Nous avions joué une heure, et puis nous nous étions mis à bavarder. L'après-midi était bien avancé. Les carreaux des fenêtres bleuissaient derrière leurs voilages. Toi, tu étais peut-être partie à la cuisine, faire du thé. Ou alors commencer à préparer le souper. Et le moment où je devrais m'en aller approchait; il rampait, là-bas, au fond du couloir, dans le vestibule obscur où s'empilaient des dizaines de chaussures sans âge (snow-boots en fourrure, sandalettes aux brides écrasées), dans ce purgatoire à l'éclairage défaillant, où veillait une armoire aux portes disjointes, sur laquelle on apercevait des boîtes à chapeaux.

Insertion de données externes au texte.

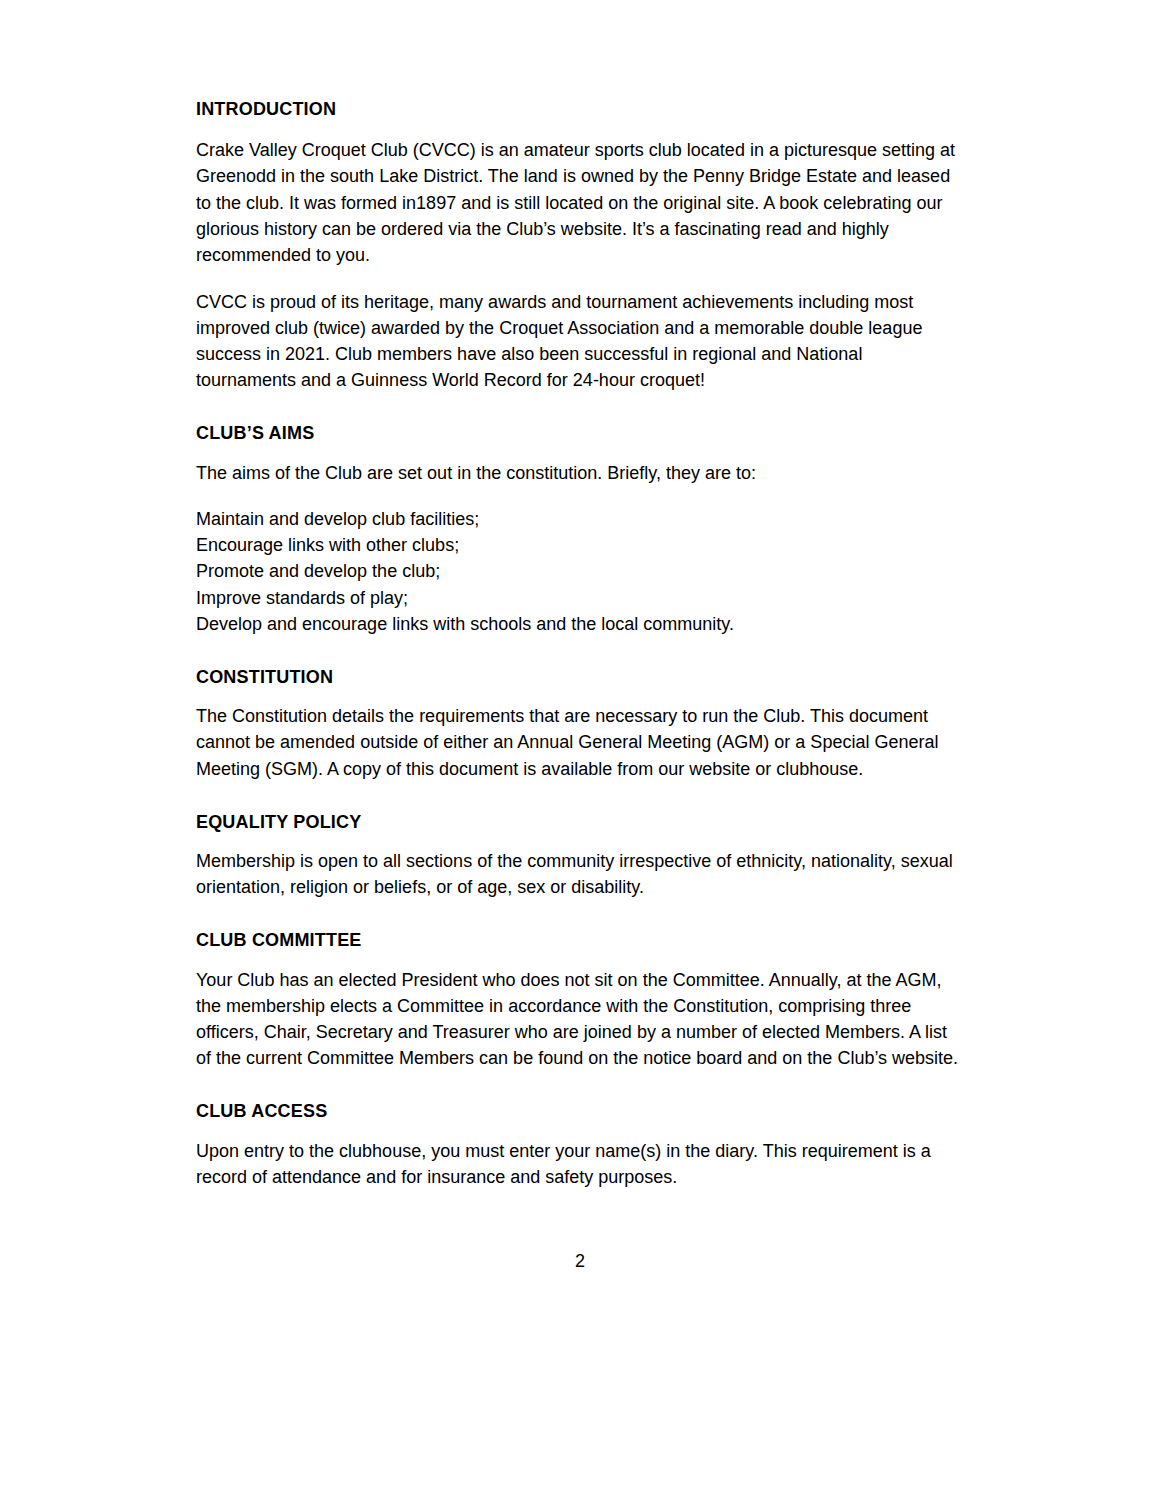INTRODUCTION
Crake Valley Croquet Club (CVCC) is an amateur sports club located in a picturesque setting at Greenodd in the south Lake District. The land is owned by the Penny Bridge Estate and leased to the club. It was formed in1897 and is still located on the original site. A book celebrating our glorious history can be ordered via the Club’s website. It’s a fascinating read and highly recommended to you.
CVCC is proud of its heritage, many awards and tournament achievements including most improved club (twice) awarded by the Croquet Association and a memorable double league success in 2021. Club members have also been successful in regional and National tournaments and a Guinness World Record for 24-hour croquet!
CLUB’S AIMS
The aims of the Club are set out in the constitution. Briefly, they are to:
Maintain and develop club facilities;
Encourage links with other clubs;
Promote and develop the club;
Improve standards of play;
Develop and encourage links with schools and the local community.
CONSTITUTION
The Constitution details the requirements that are necessary to run the Club. This document cannot be amended outside of either an Annual General Meeting (AGM) or a Special General Meeting (SGM). A copy of this document is available from our website or clubhouse.
EQUALITY POLICY
Membership is open to all sections of the community irrespective of ethnicity, nationality, sexual orientation, religion or beliefs, or of age, sex or disability.
CLUB COMMITTEE
Your Club has an elected President who does not sit on the Committee. Annually, at the AGM, the membership elects a Committee in accordance with the Constitution, comprising three officers, Chair, Secretary and Treasurer who are joined by a number of elected Members. A list of the current Committee Members can be found on the notice board and on the Club’s website.
CLUB ACCESS
Upon entry to the clubhouse, you must enter your name(s) in the diary. This requirement is a record of attendance and for insurance and safety purposes.
2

Oui, il allait falloir partir. Des lampes avaient déjà été allumées dans le couloir, de même que le lustre, qui brillait au-dessus de la table de la salle à manger où demeurait le plateau délavé du Scrabble, les mots encore formés, les lettres à peine dérangées par le cendrier.

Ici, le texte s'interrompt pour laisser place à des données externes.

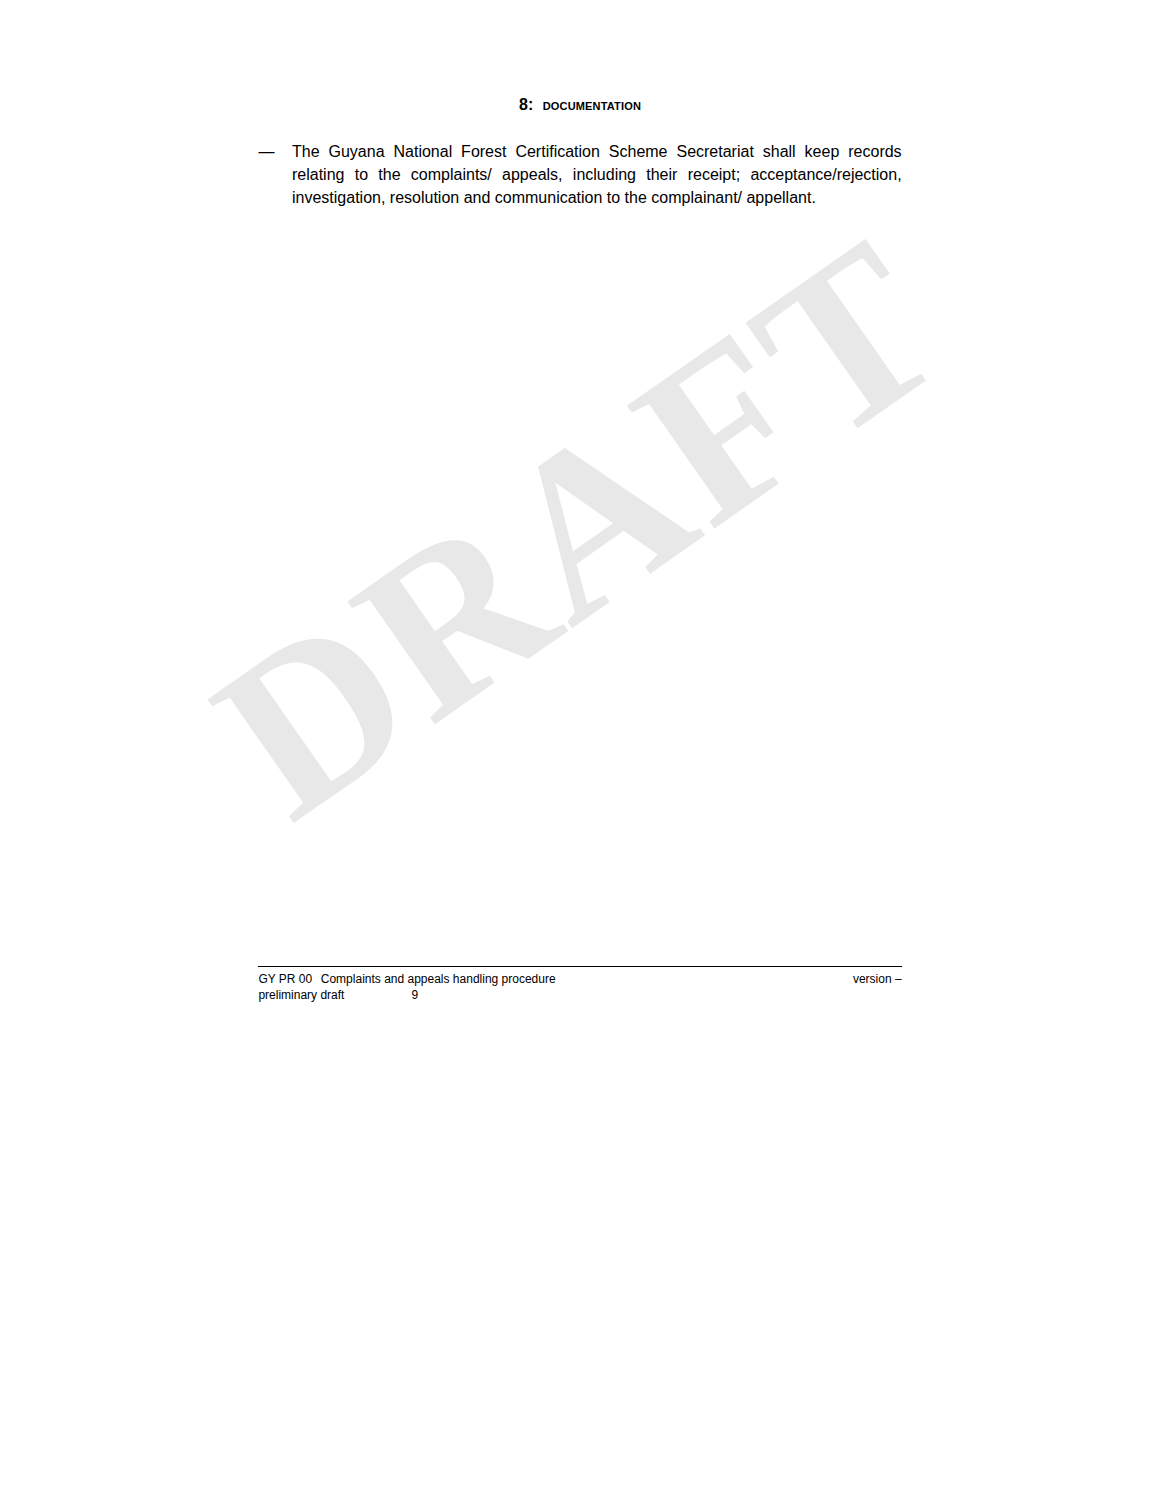DRAFT
8: Documentation
The Guyana National Forest Certification Scheme Secretariat shall keep records relating to the complaints/ appeals, including their receipt; acceptance/rejection, investigation, resolution and communication to the complainant/ appellant.
GY PR 00 Complaints and appeals handling procedure
version –
preliminary draft 9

Là-bas, derrière la porte, je devinais l'escalier déjà plongé dans la pénombre. Pour certaines raisons, je redoutais le moment où il faudrait m'y élancer. Deux étages dans cette odeur indéfinissable du cinéma, tabac, cigare, parfums, chauffage central. Sur le palier, on trouvait le fauteuil de la voyante, meuble triste et fatigué où personne ne s'installait jamais. Je savais que les adieux se feraient là: vous, mal éclairées dans l'encadrement de la porte, vos voix résonnant dans la cage d'escalier. Moi, remontant ma fermeture Éclair, me retournant une dernière fois en longeant la collection de cactus, posés sur les marches, devant la fenêtre qu'on ne pouvait pas ouvrir, barrée qu'elle était par le limon oblique de l'escalier. Une des aberrations architecturales de l'immeuble... J'atteindrais l'étage intermédiaire, avec son tableau électrique, ses portes closes à la teinte verdâtre. Puis, la rampe du bas, avec sa fenêtre noire dont les carreaux vibraient au passage du tram, ses objets abandonnés depuis des années sur les dernières marches. Et tout en bas, le radiateur, dont la chaleur marquait le mur de traînées brunâtres. Il faudrait que je me maîtrise. Que je n'accélère pas. Que je me persuade que personne n'était en embuscade, au passage de l'épingle à cheveux précédant la seconde volée de marches. Que je ne panique pas, que je ne bondisse pas dehors, courant comme un diable, laissant derrière moi béer la porte d'entrée.
Je tentai une manœuvre grossière pour que l'une d'entre vous, Agnès, ou peut-être même Germaine, pourquoi pas, me fasse un pas de conduite, m'accompagne jusqu'en bas, à la porte de l'immeuble. Mais ma tactique fut vite décodée. "Ah mais non! Nous on a de vieilles jambes et toi, de toutes jeunes jambes, alors on ne va pas descendre avec toi!", me lança Germaine, d'un ton définitif. Mon regard se porta brièvement vers le dessous de la table. Je captai l'image de ses pieds, dans des pantoufles; de ses mollets truffés de varices. Oui, de solides arguments pour ne pas quitter l'étage, l'appartement douillet, pour se ménager, pour rester entre sœurs, ranger le Scrabble (option: le laisser sur la table pour plus tard), éteindre le plafonnier, quitter le séjour et regagner la cuisine pour se mettre, ensemble, à la popote en attendant le retour de Pap.
Au fond, ce n'était pas tant la terreur irrationnelle de l'escalier qui me retenait, que le plaisir de rester encore un peu en votre bienveillante compagnie.